Bristol Myers Squibb and PsiOxus Therapeutics are expanding their partnership—again. The duo first teamed up in June 2016 to study the latter’s cancer-killing virus, inking a deal later that year to combine the virus with BMS’ checkpoint inhibitor, Opdivo. Now, they’re adding a second asset from PsiOxus to the mix.
Under the agreement, BMS and PsiOxus will combine Opdivo and the new asset, NG-641, in several tumor types. PsiOxus will carry out a phase 1 study and expects to begin recruiting patients in the third quarter of this year, the companies said in a statement.
NG-641 is based on PsiOxus’ oncolytic virus, enadenotucirev, the subject of the duo’s first collaboration. Like other “unarmed” oncolytic virus, enadenotucirev is designed to infect only cancer cells, replicating within tumors and killing them. But PsiOxus has developed a way to “arm” its viruses, using them as a way to deliver genes, which could lead to a more potent treatment.
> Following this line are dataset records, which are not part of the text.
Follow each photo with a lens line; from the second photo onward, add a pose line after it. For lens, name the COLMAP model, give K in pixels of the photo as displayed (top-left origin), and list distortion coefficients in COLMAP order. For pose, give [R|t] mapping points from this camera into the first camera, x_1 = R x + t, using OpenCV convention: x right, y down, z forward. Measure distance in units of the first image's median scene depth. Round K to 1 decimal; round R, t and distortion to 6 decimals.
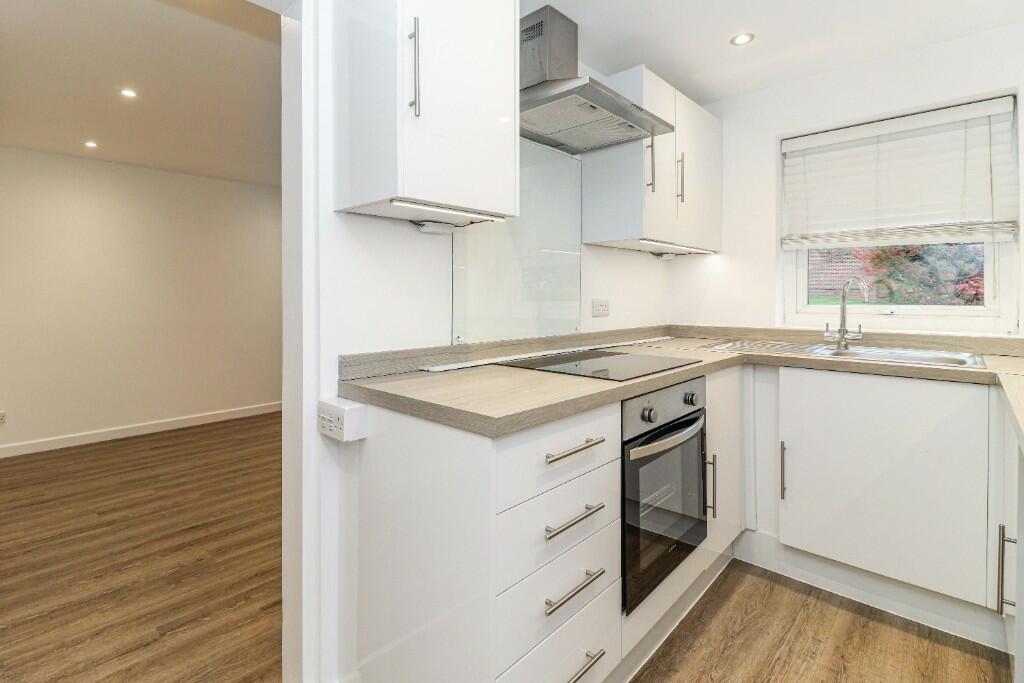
lens RADIAL K [[484.2, 0, 509.6], [0, 484.2, 310.3], [0, 0, 1]] dist [0.014901, 0.000312]
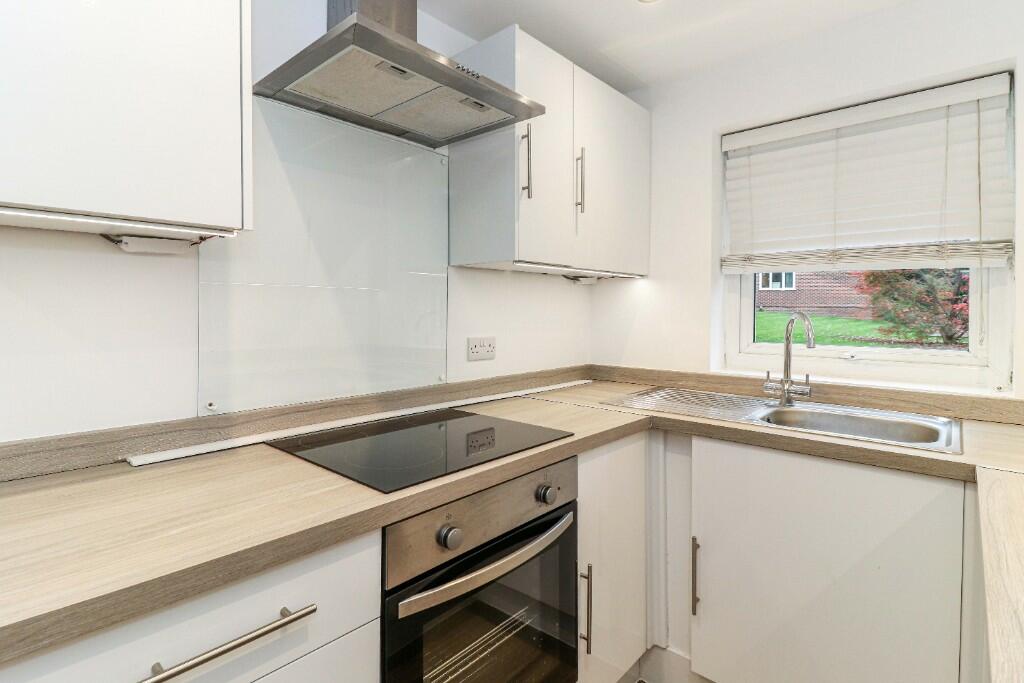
lens RADIAL K [[494.5, 0, 509.9], [0, 494.5, 330.9], [0, 0, 1]] dist [0.018324, -0.000886]
pose [[0.999933, 0.004195, 0.010766, 0.252155], [-0.004321, 0.999922, 0.011683, -0.048040], [-0.010716, -0.011729, 0.999874, 0.233908]]
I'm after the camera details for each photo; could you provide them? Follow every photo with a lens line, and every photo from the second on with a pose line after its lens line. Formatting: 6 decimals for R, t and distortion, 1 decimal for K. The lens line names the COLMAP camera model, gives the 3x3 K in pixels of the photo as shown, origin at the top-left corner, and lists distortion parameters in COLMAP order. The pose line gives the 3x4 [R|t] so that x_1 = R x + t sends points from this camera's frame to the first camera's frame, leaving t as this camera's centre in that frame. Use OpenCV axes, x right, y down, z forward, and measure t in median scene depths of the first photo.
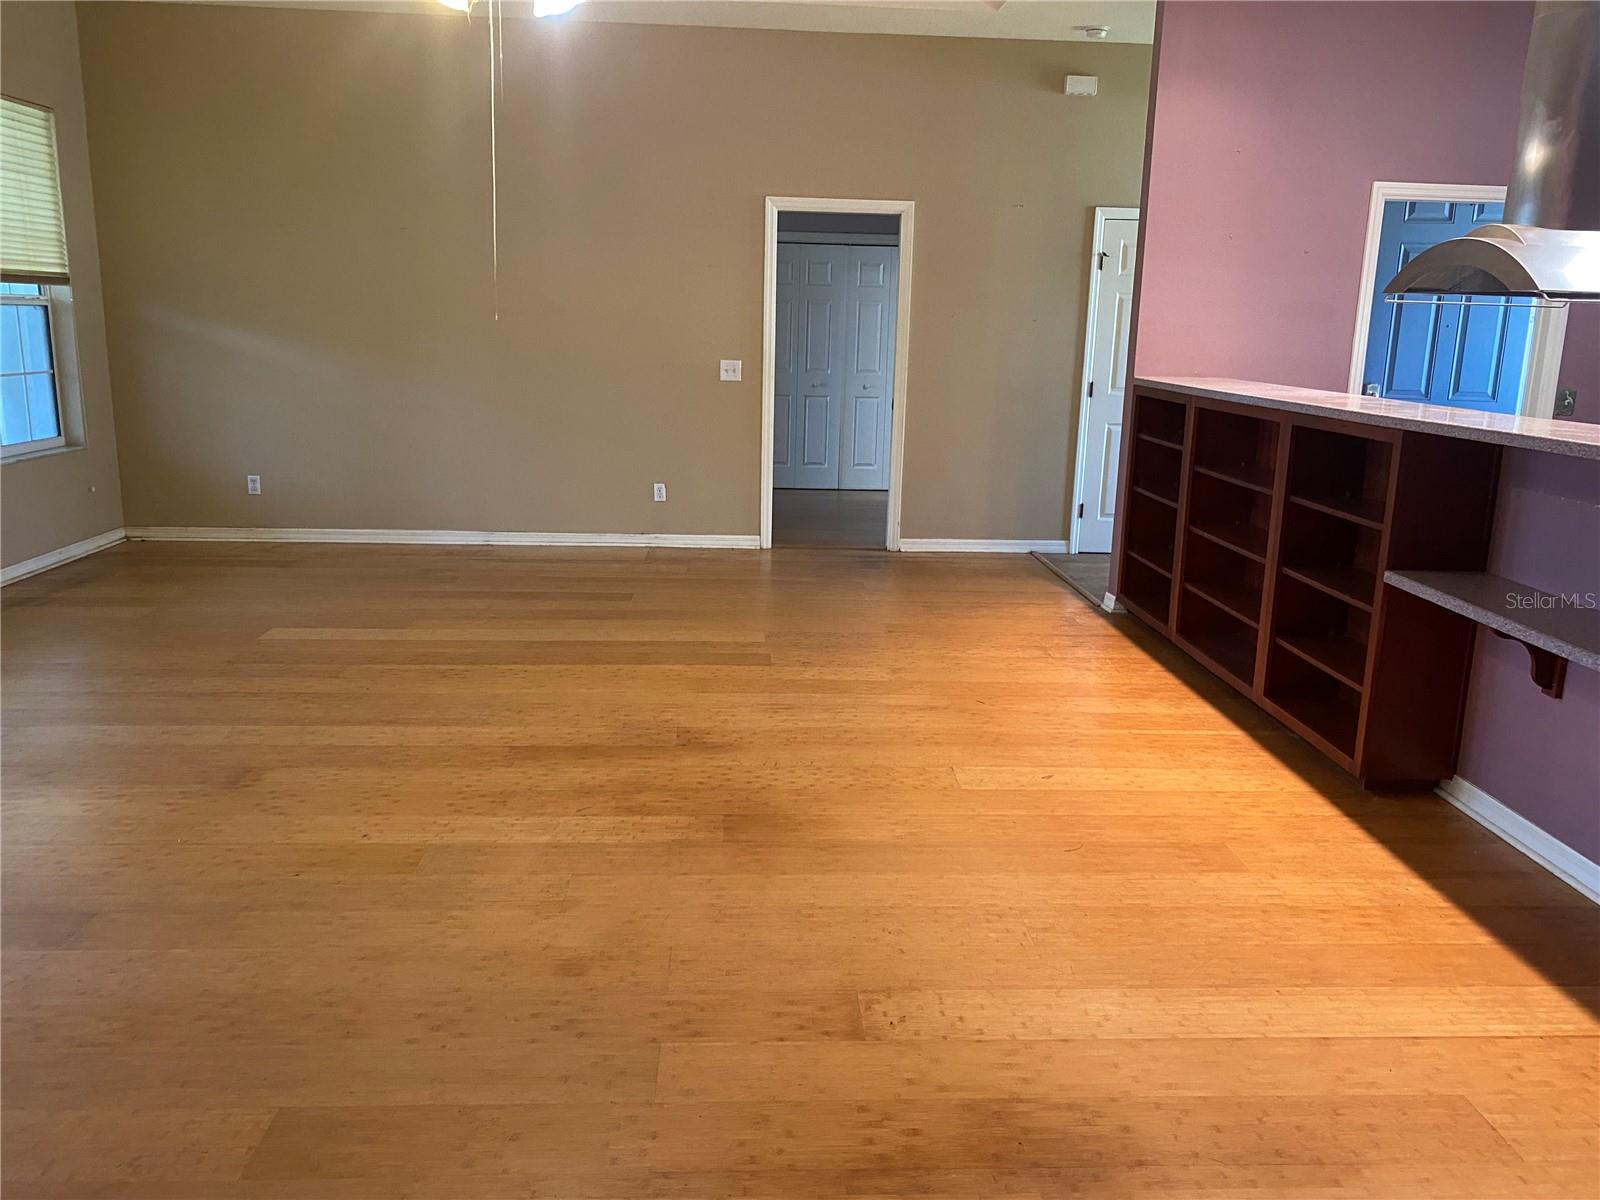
lens RADIAL K [[1222.4, 0, 812.5], [0, 1222.4, 593.8], [0, 0, 1]] dist [0.037846, -0.039157]
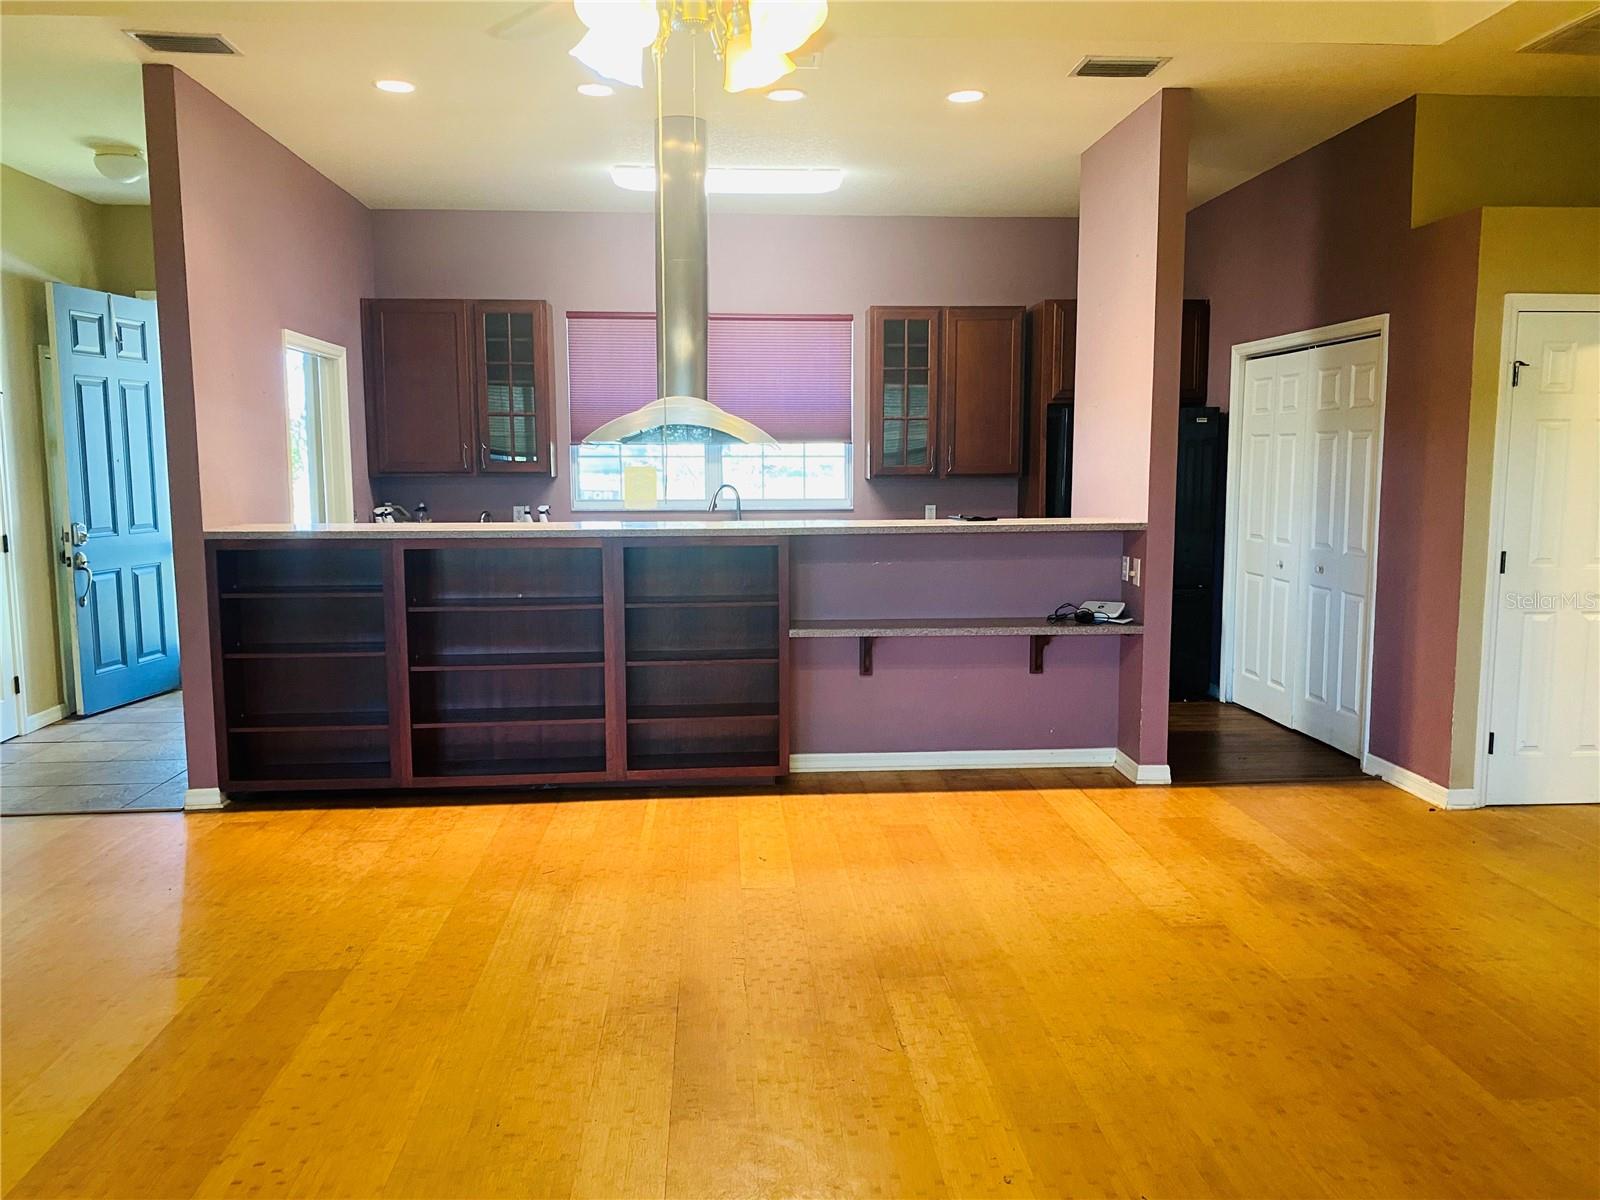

For NG-641, PsiOxus uses its tumor-specific immuno-gene therapy (T-SIGn) platform to arm the virus with four additional transgenes to reprogram the tumor microenvironment. The treatment is given systemically, but zeroes in on tumor cells, thanks to the oncolytic virus, where it delivers genes that code for a bispecific targeting FAP and CD3, the cytokine interferon alpha, and chemokines CXCL9 and CXCL10.
The hope is to knock down the immunosuppressive effects of the tumor microenvironment and let Opdivo do its work.
“We believe that NG-641 provides a unique combination of tumor modulatory elements that may synergize with the known efficacy of Opdivo to bring patient benefits for a wide range of tumor types,” said PsiOxus CEO John Beadle, M.D., in the statement.
The companies are also testing Opdivo in combination with NG-348, a virus that is armed with two transgenes. Under the deal, BMS picked up sole responsibility for clinical development and commercialization for the treatment, as well as undisclosed funding to PsiOxus for its preclinical development.
The expanded deal comes one month after BMS struck a heavily backloaded partnership with Austin, Texas-based Molecular Templates. The Big Pharma handed over $70 million upfront and promised up to $1.3 billion in milestone payments to tap Molecular Template’s ETB platform to find new cancer therapies.